> _Exercise instructions_
Please tally the lines below that contain the word "status" and reply with the total alone.
+++ Supplied records
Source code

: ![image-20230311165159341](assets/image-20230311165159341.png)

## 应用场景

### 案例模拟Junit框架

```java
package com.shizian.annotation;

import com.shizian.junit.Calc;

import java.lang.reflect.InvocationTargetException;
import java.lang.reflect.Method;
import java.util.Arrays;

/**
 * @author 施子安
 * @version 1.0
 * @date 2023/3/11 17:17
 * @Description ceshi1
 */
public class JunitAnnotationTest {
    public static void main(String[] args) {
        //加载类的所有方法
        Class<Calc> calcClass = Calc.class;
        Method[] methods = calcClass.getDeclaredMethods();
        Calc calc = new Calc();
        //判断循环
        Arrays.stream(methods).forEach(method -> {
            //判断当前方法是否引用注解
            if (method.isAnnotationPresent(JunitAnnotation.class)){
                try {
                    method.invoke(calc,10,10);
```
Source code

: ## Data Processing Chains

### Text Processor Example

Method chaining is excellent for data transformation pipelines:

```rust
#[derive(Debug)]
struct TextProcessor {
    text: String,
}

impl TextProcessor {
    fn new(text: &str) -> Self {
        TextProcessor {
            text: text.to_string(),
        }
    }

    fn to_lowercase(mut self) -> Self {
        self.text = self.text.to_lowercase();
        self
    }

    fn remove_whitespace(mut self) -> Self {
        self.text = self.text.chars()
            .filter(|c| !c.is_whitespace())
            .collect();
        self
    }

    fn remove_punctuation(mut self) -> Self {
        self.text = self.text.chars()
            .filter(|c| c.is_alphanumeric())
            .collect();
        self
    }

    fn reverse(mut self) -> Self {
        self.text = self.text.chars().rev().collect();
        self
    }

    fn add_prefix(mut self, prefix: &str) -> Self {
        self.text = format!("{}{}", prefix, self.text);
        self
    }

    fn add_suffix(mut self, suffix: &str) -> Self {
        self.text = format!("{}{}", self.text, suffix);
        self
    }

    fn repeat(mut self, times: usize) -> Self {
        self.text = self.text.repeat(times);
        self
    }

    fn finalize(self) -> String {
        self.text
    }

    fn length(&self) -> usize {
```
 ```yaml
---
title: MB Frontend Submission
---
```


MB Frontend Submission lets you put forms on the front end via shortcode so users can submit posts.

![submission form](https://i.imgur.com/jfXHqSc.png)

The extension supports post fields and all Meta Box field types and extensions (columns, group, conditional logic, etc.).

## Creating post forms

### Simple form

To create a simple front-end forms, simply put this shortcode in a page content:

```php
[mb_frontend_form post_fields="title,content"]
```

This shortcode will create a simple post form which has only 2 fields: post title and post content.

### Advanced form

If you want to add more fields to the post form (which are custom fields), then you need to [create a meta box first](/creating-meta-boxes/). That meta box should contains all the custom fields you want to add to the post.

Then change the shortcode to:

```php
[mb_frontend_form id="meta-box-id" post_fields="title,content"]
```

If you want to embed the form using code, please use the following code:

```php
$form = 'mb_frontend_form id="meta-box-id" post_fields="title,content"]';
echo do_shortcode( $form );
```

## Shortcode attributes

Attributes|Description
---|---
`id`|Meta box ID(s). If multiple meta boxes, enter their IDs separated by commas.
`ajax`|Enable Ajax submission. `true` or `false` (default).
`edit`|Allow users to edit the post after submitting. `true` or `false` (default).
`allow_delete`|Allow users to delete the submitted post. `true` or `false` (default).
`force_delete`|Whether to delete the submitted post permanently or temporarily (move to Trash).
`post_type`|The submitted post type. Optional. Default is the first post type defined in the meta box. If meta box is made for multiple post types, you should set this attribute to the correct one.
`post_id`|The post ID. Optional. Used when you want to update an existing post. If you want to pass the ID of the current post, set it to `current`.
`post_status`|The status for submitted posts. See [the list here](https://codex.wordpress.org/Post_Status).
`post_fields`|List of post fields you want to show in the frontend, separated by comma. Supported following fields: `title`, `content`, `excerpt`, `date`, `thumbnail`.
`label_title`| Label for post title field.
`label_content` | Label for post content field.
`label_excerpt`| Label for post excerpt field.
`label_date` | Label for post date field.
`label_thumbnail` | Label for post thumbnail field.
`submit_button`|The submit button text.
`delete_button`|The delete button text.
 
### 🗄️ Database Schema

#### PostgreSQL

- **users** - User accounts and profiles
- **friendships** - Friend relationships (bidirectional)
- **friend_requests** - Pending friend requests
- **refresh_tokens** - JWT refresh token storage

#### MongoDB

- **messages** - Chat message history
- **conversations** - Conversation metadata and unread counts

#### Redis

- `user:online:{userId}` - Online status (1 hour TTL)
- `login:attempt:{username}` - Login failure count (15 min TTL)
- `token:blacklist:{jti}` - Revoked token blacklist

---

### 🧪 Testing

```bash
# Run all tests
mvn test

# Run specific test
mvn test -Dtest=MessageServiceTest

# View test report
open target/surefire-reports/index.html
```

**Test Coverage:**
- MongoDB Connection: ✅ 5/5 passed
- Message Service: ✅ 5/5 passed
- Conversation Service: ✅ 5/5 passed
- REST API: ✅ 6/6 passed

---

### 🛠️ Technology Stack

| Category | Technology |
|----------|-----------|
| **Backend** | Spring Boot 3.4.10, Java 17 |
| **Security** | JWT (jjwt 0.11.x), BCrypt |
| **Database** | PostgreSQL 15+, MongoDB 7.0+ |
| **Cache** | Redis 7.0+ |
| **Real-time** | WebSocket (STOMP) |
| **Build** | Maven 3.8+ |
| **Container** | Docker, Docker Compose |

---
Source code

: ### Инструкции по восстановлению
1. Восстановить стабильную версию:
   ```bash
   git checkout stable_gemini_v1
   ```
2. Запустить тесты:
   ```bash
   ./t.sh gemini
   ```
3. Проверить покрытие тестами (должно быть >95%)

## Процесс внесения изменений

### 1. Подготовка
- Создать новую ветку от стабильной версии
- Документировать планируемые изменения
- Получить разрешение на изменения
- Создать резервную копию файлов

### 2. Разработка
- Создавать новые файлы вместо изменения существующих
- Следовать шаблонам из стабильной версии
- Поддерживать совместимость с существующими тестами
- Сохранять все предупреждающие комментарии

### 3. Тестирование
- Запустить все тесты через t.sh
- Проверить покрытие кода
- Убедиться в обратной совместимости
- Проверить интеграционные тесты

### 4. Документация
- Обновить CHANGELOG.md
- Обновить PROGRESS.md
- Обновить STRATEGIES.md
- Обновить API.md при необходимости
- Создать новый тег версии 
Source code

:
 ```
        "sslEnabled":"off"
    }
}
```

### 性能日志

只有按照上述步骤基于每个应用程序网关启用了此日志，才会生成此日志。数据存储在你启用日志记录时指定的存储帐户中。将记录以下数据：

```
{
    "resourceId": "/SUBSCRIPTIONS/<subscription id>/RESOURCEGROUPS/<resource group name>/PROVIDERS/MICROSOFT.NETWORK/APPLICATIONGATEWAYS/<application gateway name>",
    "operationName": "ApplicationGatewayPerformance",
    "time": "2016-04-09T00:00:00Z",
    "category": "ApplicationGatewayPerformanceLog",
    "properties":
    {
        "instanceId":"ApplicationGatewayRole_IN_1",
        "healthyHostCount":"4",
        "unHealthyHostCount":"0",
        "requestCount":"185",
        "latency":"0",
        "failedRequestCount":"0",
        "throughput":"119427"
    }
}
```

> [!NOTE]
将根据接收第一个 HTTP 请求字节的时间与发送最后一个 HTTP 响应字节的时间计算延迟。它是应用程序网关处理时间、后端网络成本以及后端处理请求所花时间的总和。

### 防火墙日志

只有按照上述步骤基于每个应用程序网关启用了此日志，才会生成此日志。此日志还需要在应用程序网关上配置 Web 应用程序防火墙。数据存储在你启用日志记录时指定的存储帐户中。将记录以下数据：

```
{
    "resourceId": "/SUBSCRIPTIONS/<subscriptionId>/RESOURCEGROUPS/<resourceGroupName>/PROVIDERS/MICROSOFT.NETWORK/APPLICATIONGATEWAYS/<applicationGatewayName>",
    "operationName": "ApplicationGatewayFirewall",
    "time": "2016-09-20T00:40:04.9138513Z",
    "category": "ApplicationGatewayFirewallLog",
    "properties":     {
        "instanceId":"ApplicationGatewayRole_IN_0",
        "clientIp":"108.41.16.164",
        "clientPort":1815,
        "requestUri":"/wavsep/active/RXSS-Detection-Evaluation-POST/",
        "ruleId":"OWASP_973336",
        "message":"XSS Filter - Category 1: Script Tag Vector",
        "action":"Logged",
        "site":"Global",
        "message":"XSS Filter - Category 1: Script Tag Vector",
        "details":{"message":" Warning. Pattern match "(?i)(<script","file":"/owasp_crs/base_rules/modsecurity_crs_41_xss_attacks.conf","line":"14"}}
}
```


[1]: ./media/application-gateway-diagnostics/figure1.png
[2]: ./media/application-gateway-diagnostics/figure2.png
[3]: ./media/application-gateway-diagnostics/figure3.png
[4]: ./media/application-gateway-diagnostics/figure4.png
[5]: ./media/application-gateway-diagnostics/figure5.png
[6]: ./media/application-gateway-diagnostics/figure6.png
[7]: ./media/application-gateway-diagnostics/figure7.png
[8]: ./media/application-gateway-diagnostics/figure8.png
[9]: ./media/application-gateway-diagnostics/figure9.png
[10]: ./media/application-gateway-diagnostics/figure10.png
++++++
> _Expected output_
2